**Отрывок**
Современная психология в середине XX века начала интерпретировать состояния и ситуации, которые мы вульгарно называем мистикой. Для индустриальной производственной мысли мистика воспринимается как вымысел или причудливая аберрация ума, порожденная леностью или неспособностью встроиться в конвейерную экономику. По этой причине все мистики носили клеймо деклассированных элементов и шарлатанов. Но в постиндустриальной социальной модели спрос на мистику оказался востребован. Главной причиной тому стоит считать распространившееся понимание того, что общество, каким бы оно ни было развитым и прогрессивным, оказывалось лишь клеткой. И лишь покинув эту клетку, можно построить что-то стоящее. В противном случае люди дважды конкурируют в рамках институтов (с теми, кто возглавляет институты и теми, кто также претендует их возглавить), и тратят жизнь в бесконечной возне.
Интерес, возникший к способам покидания этой клетки, подогрел интерес ко всяким социологически маргинальным значениям, в том числе и к мистическому.
Что есть мистическое?
Вся сложность понимания мистического опыта заключается в том, что он лежит за пределами общества, а значит (в социологическом смысле) и за пределами реальности. Потому что реальность социально сконструирована. Все, с чем мы имеем дело в реальности, продиктовано не феноменами природы или физики, а продуктами человеческой деятельности, давно уже отчужденными от человека, дегуманизированными и преподнесенными как само собой разумеющаяся реальность. И если мистическое расположено за пределами общества/реальности, то даже язык, как продукт общества, для него не подходит.
Наоборот, все, что освоено обществом, есть продукт непрерывной экстернализации, объективизации и интернализации реальности людьми для людей. В пространствах реальности нет ничего, что не было бы поименовано, концептуализировано и впаяно в причинно-следственные цепочки событий. Реальность, другими словами, это декорация, в границах которой происходит общественная жизнь человека, то есть жизнь вообще. И в этих декорациях разворачивается драма бытия, подчиненная классической драматургии.
Если мы находимся в пространстве мифа, мы находимся на сцене, и отыгрываем свою роль. Со сцены можно уйти, а можно поддерживать динамику существования, производя ритуалы и ритмы. Когда актер не выходит на сцену, это называется кризисом. Когда выходит – штатное явление общинной трагедии или комедии. Если находимся в пространстве логоса, то сидим в зале, на стандартном стуле в стандартизированных рядах. Это массовое общество, где роли отчуждены от исполнителей. Зал в тени, и его может покинуть любой, не привлекая внимания. Потому что для массовых обществ не так важно какие человекоединицы его покинули, а какие пополнили.

**Задания к упражнению**
a - Процитируйте из отрывка фрагмент между словами «Наоборот, все, что» и «подчиненная классической драматургии.» включительно.
b - Перепишите абзац отрывка, который начинается словами «Если мы находимся в пространстве мифа», в виде краткого списка, сохранив его основные факты.
Опирайтесь только на отрывок.

**Представленные данные**
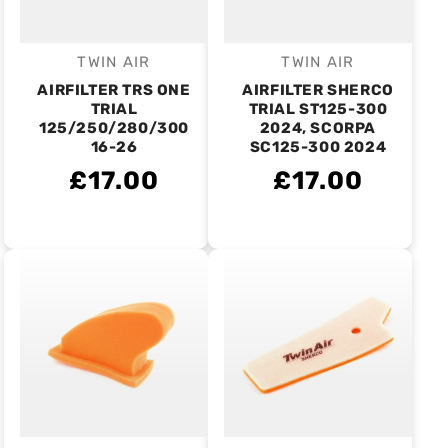
TWIN AIR
TWIN AIR
Vendor:
Vendor:
AIRFILTER TRS ONE
AIRFILTER SHERCO
TRIAL
TRIAL ST125-300
125/250/280/300
2024, SCORPA
16-26
SC125-300 2024
£17.00
£17.00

**Ответы**
a -
Наоборот, все, что освоено обществом, есть продукт непрерывной экстернализации, объективизации и интернализации реальности людьми для людей. В пространствах реальности нет ничего, что не было бы поименовано, концептуализировано и впаяно в причинно-следственные цепочки событий. Реальность, другими словами, это декорация, в границах которой происходит общественная жизнь человека, то есть жизнь вообще. И в этих декорациях разворачивается драма бытия, подчиненная классической драматургии.

b -
- В пространстве мифа мы находимся на сцене и играем свою роль.
- Со сцены можно уйти, а можно поддерживать динамику существования ритуалами и ритмами.
- Если актер не выходит на сцену, это кризис. Если выходит, это штатное явление общинной трагедии или комедии.
- В пространстве логоса мы сидим в зале на стандартном стуле в стандартизированных рядах.
- Это массовое общество, где роли отчуждены от исполнителей.
- Зал в тени, и любой может незаметно его покинуть: массовому обществу важно не то, кто ушел, а то, кто пришел.